== LISTED ENTRIES ==

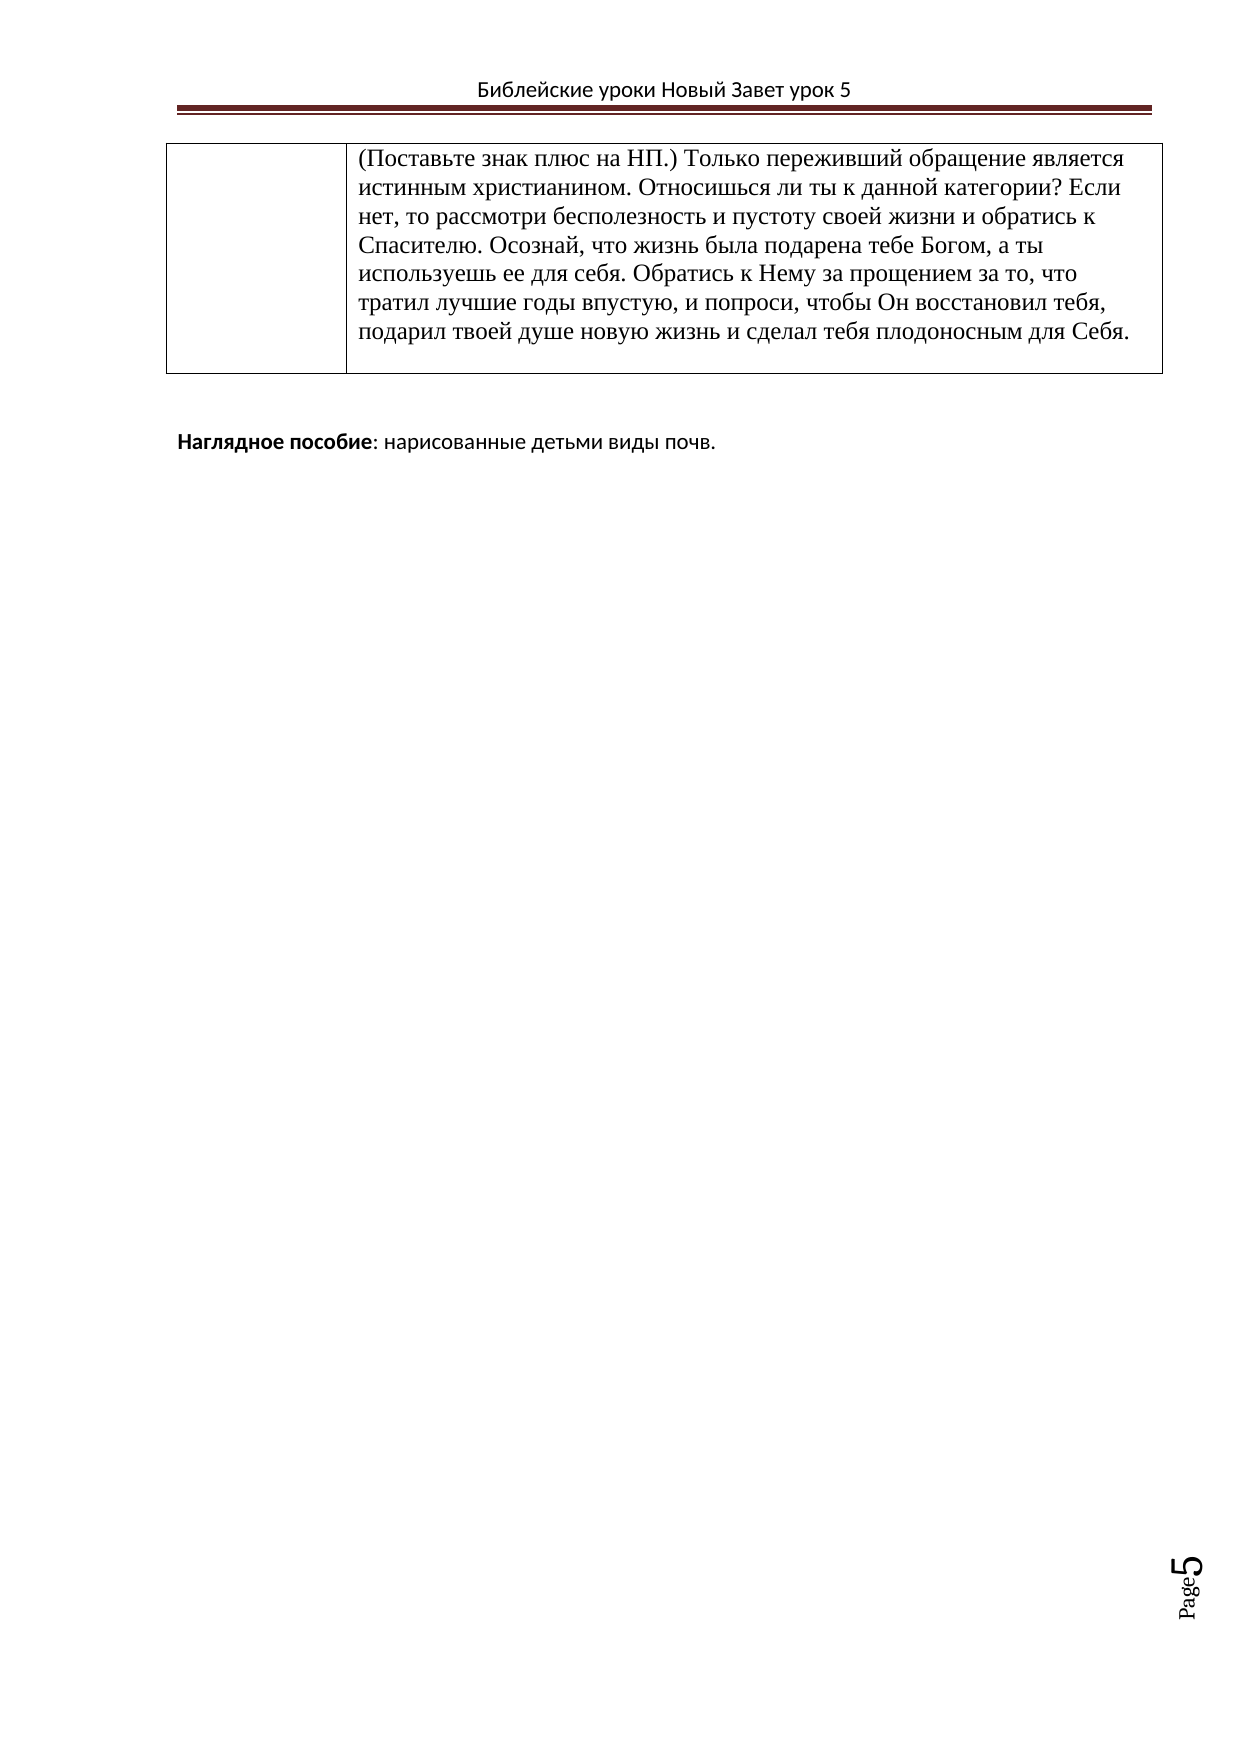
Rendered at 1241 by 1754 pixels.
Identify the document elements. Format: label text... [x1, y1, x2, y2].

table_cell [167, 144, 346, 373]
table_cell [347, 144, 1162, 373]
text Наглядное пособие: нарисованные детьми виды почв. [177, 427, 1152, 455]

== YOUR TASK ==
Retype the records above exactly, leaving every picture out of your copy.

== YOUR SOLUTION ==
Rendered at 1241 by 1754 pixels.
Identify the document elements. Format: label text... [x1, y1, x2, y2].

table_cell [167, 144, 346, 373]
table_cell [347, 144, 1162, 373]
text Наглядное пособие: нарисованные детьми виды почв. [177, 427, 1152, 455]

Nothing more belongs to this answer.